- Developer: Glu Mobile
- Platforms: iOS, Android, Maemo
- Release: December 16, 2009
- Genre: Adventure

= Glyder 2 =

2009 video game

Glyder 2 is a mobile tilt-control flying adventure game developed by Glu Mobile and released on December 16, 2009.

==Critical reception==
The game has a rating of 93% on Metacritic based on 5 critic reviews.

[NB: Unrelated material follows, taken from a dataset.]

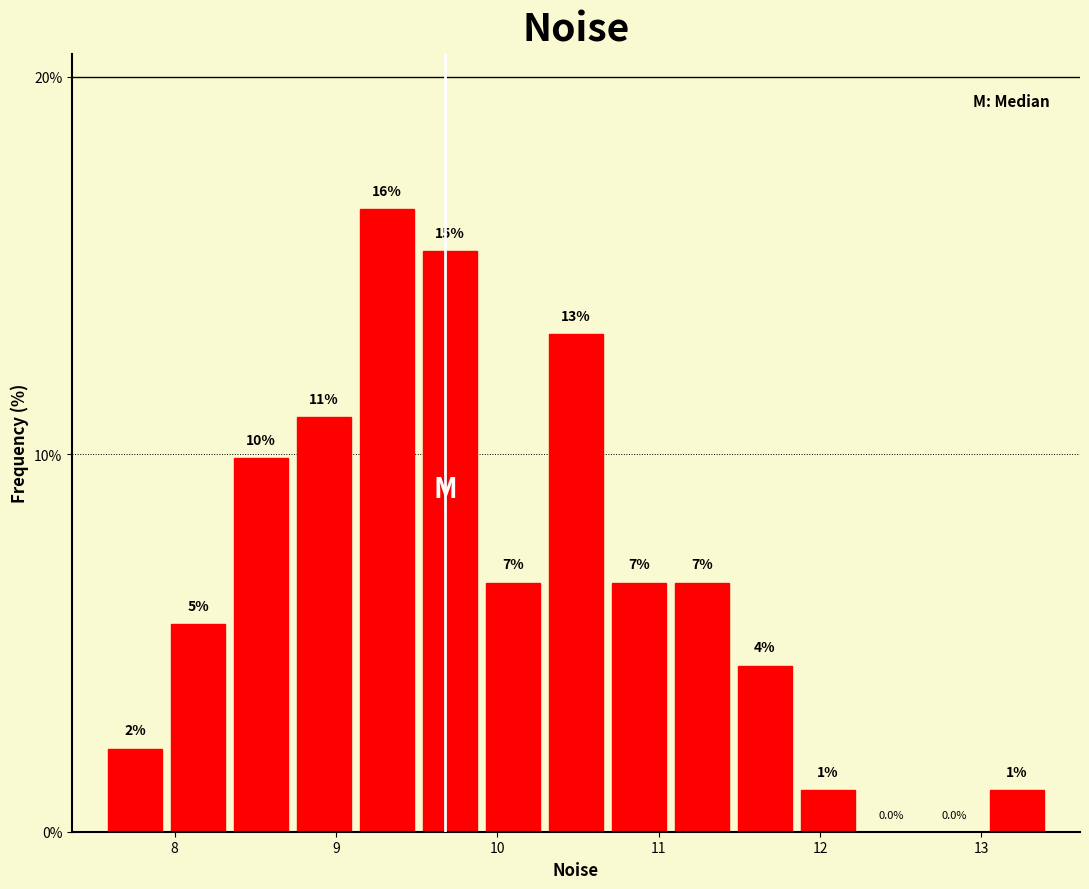

Read against the x-axis, roughly where is the centre of the tallest bar?

9.3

AppSmile said "Replay value is very high, as the game itself is perfect for killing a few minutes or a few hours." SlideToPlay wrote "Glyder 2 is a Must Have for any flight game enthusiasts who just want to take it easy without being pinned down by a red-flashing control panel and a seating area full of screaming passengers." Pocket GamerUK said "Glyder 2 is a one-way ticket to fantastic gameplay, its combination of self-motivated exploration and dynamic goals ensuring a first class flight." 148Apps said "Technically the game is fantastic. The graphics are great, the controls are responsive and well done, and the soundtrack is just fantastic. The only real hick-up I found was the occasional heavy frame dropping on the mushroom world of Sporelle." TouchArcade said "Glyder 2 delivers a fanciful, aerial questing experience to your iPhone or iPod touch. It, like its forerunner, is a highly enjoyable game that's challenging, and at the same time, relaxing."